|OPENSMUS HELP: SERVER SIDE SCRIPTING|
OpenSMUS introduces a powerful new feature for Shockwave developers: Java server side scripting. This opens OpenSMUS for deep customization, allowing the developer to extend the server in almost any way. Server side scripts can implement connection to databases, web servers, mail programs and almost any piece of software that can be accessed by a java application.
Server side scripts are an advanced feature in OpenSMUS. A good understanding of the Java language is absolutely required, and developers need access to a Java development environment in order to test and compile their server side script classes. Server side scripts are actually compiled Java .class files, mapped to OpenSMUS movies using the scriptmap.cfg file.
A server side script class is loaded by OpenSMUS when a movie is created on the server and it matches the name of a movie configured in the scriptmap table. Each server side script is a compiled Java Class that extends the ServerSideScript class, defined in the OpenSMUS server side scripting API. The methods inherited from the ServerSideScript class allow the script to be called by OpenSMUS when a message with the subject "system.script.*" is received by the server. ServerSideScripts also implement the ServerUser interface, so they can join movies and groups and send messages as if they were an user connected to the OpenSMUS server.

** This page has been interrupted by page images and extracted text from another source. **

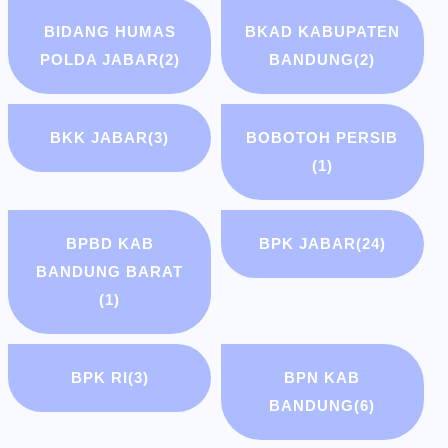
BIDANG HUMAS
BKAD KABUPATEN
POLDA JABAR
(2)
BANDUNG
(2)
BKK JABAR
(3)
BOBOTOH PERSIB
(1)
BPBD KAB
BPK JABAR
(24)
BANDUNG BARAT
(1)
BPK RI
(3)
BPN KAB
BANDUNG
(6)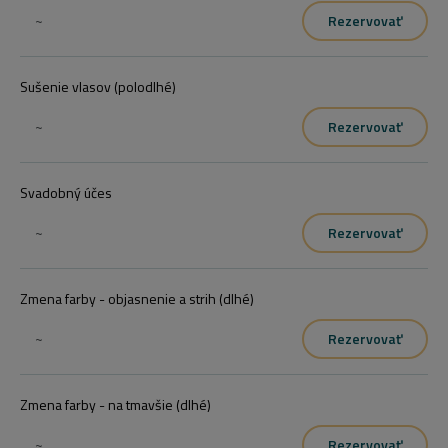
~
Rezervovať
Sušenie vlasov (polodlhé)
~
Rezervovať
Svadobný účes
~
Rezervovať
Zmena farby - objasnenie a strih (dlhé)
~
Rezervovať
Zmena farby - na tmavšie (dlhé)
~
Rezervovať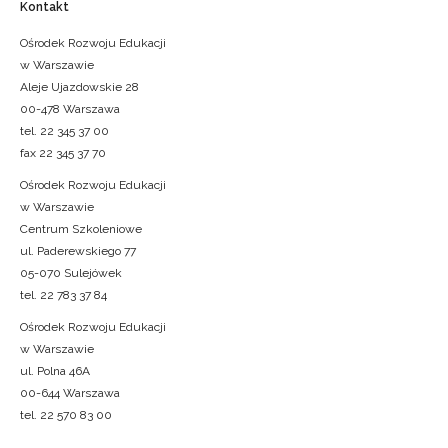
Kontakt
Ośrodek Rozwoju Edukacji
w Warszawie
Aleje Ujazdowskie 28
00-478 Warszawa
tel. 22 345 37 00
fax 22 345 37 70
Ośrodek Rozwoju Edukacji
w Warszawie
Centrum Szkoleniowe
ul. Paderewskiego 77
05-070 Sulejówek
tel. 22 783 37 84
Ośrodek Rozwoju Edukacji
w Warszawie
ul. Polna 46A
00-644 Warszawa
tel. 22 570 83 00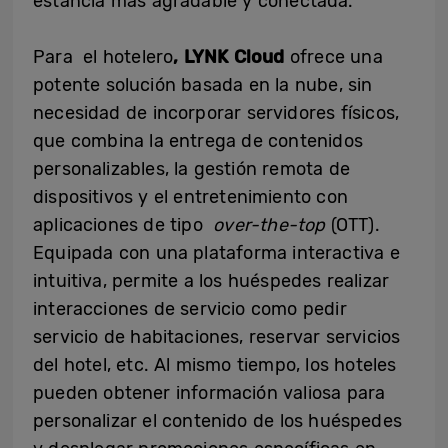
estancia más agradable y conectada.
Para el hotelero
, LYNK Cloud
ofrece una
potente solución basada en la nube, sin
necesidad de incorporar servidores físicos,
que combina la entrega de contenidos
personalizables, la gestión remota de
dispositivos y el entretenimiento con
aplicaciones de tipo
over-the-top
(OTT).
Equipada con una plataforma interactiva e
intuitiva, permite a los huéspedes realizar
interacciones de servicio como pedir
servicio de habitaciones, reservar servicios
del hotel, etc. Al mismo tiempo, los hoteles
pueden obtener información valiosa para
personalizar el contenido de los huéspedes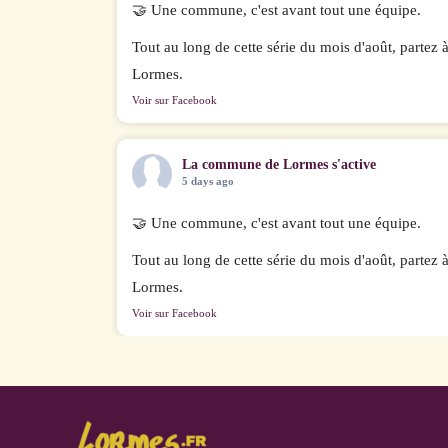
🤝 Une commune, c'est avant tout une équipe.
Tout au long de cette série du mois d'août, partez
Lormes.
Voir sur Facebook
La commune de Lormes s'active
5 days ago
🤝 Une commune, c'est avant tout une équipe.
Tout au long de cette série du mois d'août, partez
Lormes.
Voir sur Facebook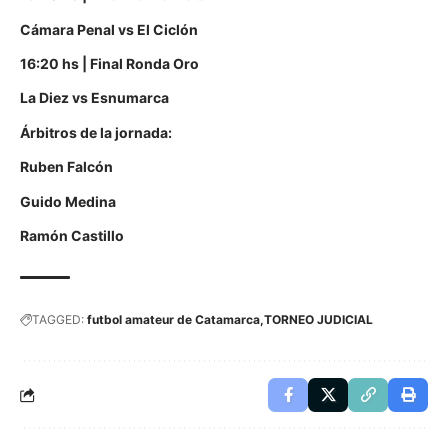
Cámara Penal vs El Ciclón
16:20 hs | Final Ronda Oro
La Diez vs Esnumarca
Árbitros de la jornada:
Ruben Falcón
Guido Medina
Ramón Castillo
TAGGED:
futbol amateur de Catamarca
TORNEO JUDICIAL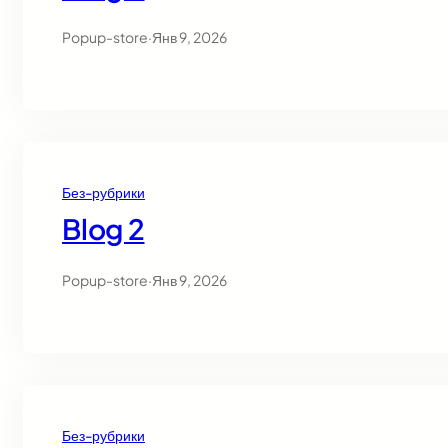
Popup-store
·
Янв 9, 2026
Без-рубрики
Blog 2
Popup-store
·
Янв 9, 2026
Без-рубрики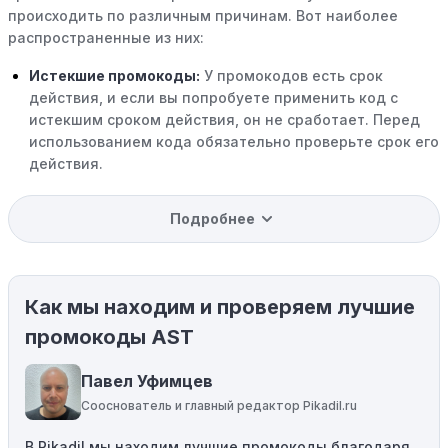
происходить по различным причинам. Вот наиболее
распространенные из них:
Истекшие промокоды:
У промокодов есть срок
действия, и если вы попробуете применить код с
истекшим сроком действия, он не сработает. Перед
использованием кода обязательно проверьте срок его
действия.
Уже со скидкой:
В некоторых случаях интересующий
Подробнее
вас товар может быть уже со скидкой. Некоторые
магазины предлагают скидки и акции напрямую, без
использования купонов с кодами скидок.
Как мы находим и проверяем лучшие
Ограничения на использование промокода:
Некоторые промокоды распространяются только на
промокоды AST
определенные товары, бренды или категории. Если вы
пытаетесь применить код к товару, не
Павел Уфимцев
соответствующему критериям, он не сработает.
Сооснователь и главный редактор Pikadil.ru
Требование минимальной покупки:
Некоторые
В Pikadil мы находим лучшие промокоды благодаря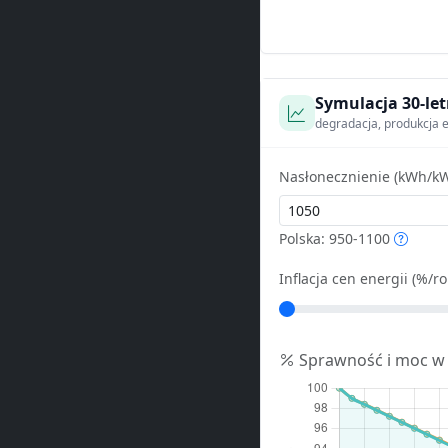
Symulacja 30-let
degradacja, produkcja e
Nasłonecznienie (kWh/kW
Polska: 950-1100
Inflacja cen energii (%/ro
Sprawność i moc w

The OpenSMUS server side scripting API is documented in javadoc format, in the DOC subdirectory at the SVN server for the project. Classes are provided for conversion between Java types and native Lingo values (LValues), and to encapsulate the Shockwave MultiUser Server message protocol. An effort has been made to provide interfaces that match the Server Object Model defined by Macromedia for SMUS 3. Java developers should probably start by examining the ServerObject, ServerMovie, ServerGroup and ServerUser interfaces.
OpenSMUS scripting API also exposes interfaces to the ServerUserDatabase and SQLGateway objects used by the server, so scripts can interact directly with databases and return results to connected users as native Lingo types, represented by LValues in the OpenSMUS API. Almost all aspects of the server can be accessed by a ServerSideScript class, including every movie, group or user connected.